Jaminan Sosial Untuk 991 Guru Ngaji Di Tanah Bumbu, Jhonlin Agro Raya Perkuat Rasa Aman Saat Mengajar

Perlindungan kerja kini tidak hanya menyasar pekerja formal, tetapi juga kelompok yang selama ini kerap berada di luar sistem jaminan sosial. Di Kabupaten Tanah Bumbu, Kalimantan Selatan, PT Jhonlin Agro Raya Tbk memperluas program tanggung jawab sosial perusahaan dengan mendaftarkan 991 pekerja rentan ke BPJS Ketenagakerjaan.

Sebagian besar penerima manfaat itu adalah guru ngaji, yakni pengajar nonformal yang berperan menjaga pendidikan moral dan keagamaan di tengah masyarakat. Melalui program CSR tersebut, mereka mendapat perlindungan dasar berupa jaminan kecelakaan kerja dan jaminan kematian saat menjalankan aktivitas harian maupun tugas mengajar.

Perhatian untuk pengajar yang jarang tersentuh perlindungan formal

Guru ngaji umumnya bekerja dengan penghasilan terbatas, tetapi tanggung jawab yang mereka emban tidak kecil. Mereka hadir dalam pembinaan akhlak dan pendidikan agama di lingkungan komunitas yang sering kali tidak terjangkau sistem formal.

Direktur Keuangan PT Jhonlin Agro Raya, Temmy Iskandar, menilai kondisi itu perlu mendapat perhatian lebih. Ia menegaskan bahwa guru ngaji memiliki beban tanggung jawab besar, namun belum semuanya mendapatkan perlindungan sosial yang layak.

“Guru ngaji memiliki tanggung jawab besar terhadap pendidikan moral dan agama, tetapi kerap tidak memiliki perlindungan sosial,” ujar Temmy. Melalui program ini, perusahaan ingin para guru ngaji merasa lebih aman saat menjalankan tugas sehari-hari.

Rasa aman saat mengajar menjadi dampak yang paling terasa

Bagi para penerima manfaat, hadirnya jaminan sosial bukan sekadar administrasi perlindungan. Program ini memberi rasa tenang saat mereka berinteraksi dengan para santri dan menjalankan kegiatan mengajar di lingkungan masing-masing.

Salah satu guru ngaji di TPA Masjid Akmal Pala mengaku bantuan itu membuat dirinya lebih nyaman saat mengajar. Perlindungan semacam ini menjadi penting karena tenaga pengajar berbasis komunitas sering bekerja di luar struktur kerja formal, padahal risiko dalam aktivitas mereka tetap ada.

Dengan kepesertaan BPJS Ketenagakerjaan, risiko kerja dan risiko sosial yang mungkin muncul mendapat penanganan dalam skema yang lebih jelas. Hal itu memberi perlindungan dasar yang sebelumnya belum tentu tersedia bagi pekerja dengan peran sosial seperti guru ngaji.

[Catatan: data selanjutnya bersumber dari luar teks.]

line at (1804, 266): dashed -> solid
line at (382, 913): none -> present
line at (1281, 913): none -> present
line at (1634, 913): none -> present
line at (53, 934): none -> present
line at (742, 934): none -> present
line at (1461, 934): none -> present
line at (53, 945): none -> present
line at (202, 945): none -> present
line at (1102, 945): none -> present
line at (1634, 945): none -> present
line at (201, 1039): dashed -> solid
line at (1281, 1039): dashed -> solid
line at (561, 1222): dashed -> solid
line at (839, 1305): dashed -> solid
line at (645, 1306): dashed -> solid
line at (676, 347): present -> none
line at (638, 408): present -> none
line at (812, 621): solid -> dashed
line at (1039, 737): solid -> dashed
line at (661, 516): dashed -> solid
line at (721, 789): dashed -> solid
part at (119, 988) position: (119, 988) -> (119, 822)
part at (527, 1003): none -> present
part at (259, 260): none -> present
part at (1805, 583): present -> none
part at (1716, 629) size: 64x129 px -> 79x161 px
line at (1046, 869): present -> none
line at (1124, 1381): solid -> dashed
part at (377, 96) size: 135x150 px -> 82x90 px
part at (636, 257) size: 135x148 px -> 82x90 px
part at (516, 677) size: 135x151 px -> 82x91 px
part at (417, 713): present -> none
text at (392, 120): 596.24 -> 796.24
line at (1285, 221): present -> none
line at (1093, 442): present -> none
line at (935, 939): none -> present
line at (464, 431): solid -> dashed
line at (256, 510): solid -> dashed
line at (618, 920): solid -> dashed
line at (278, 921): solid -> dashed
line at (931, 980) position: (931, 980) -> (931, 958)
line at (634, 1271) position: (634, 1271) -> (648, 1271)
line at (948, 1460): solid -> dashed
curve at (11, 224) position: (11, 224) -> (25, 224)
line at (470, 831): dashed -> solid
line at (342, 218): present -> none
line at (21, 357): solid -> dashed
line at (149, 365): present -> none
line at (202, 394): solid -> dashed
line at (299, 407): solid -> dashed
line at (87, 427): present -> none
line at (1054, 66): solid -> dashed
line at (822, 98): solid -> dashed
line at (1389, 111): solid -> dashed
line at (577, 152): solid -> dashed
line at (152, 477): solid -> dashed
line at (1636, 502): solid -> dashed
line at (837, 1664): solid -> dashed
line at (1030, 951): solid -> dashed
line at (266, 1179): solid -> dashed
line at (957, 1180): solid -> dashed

CSR yang menyentuh kebutuhan nyata warga

Langkah Jhonlin Agro Raya menunjukkan bahwa CSR dapat diarahkan ke kebutuhan yang sangat dekat dengan kehidupan masyarakat sekitar. Program ini tidak berhenti pada bantuan sesaat, tetapi menghadirkan perlindungan yang bisa dirasakan ketika para penerima manfaat menjalankan aktivitas sehari-hari.

Pendekatan tersebut juga memperlihatkan bahwa kesejahteraan pekerja rentan dapat menjadi bagian dari praktik usaha yang lebih berkelanjutan. Dalam konteks ini, perusahaan tidak hanya berperan sebagai pelaku bisnis, tetapi juga sebagai bagian dari ekosistem sosial di wilayah operasionalnya.

Peluang bagi kelompok rentan lainnya

Skema perlindungan yang dijalankan melalui BPJS Ketenagakerjaan ini juga membuka ruang bagi pengembangan serupa pada kelompok rentan lain. Sasaran yang berpotensi disentuh mencakup sektor sosial dan pendidikan berbasis komunitas yang selama ini masih membutuhkan dukungan perlindungan dasar.

Perlindungan itu menjadi bentuk pengakuan atas peran penting guru ngaji dan pekerja rentan lain yang menopang kehidupan sosial masyarakat tanpa banyak sorotan. Program ini menunjukkan bahwa perlindungan dasar dapat menjadi bagian penting dari upaya menjaga rasa aman sekaligus memperkuat peran mereka di tengah masyarakat.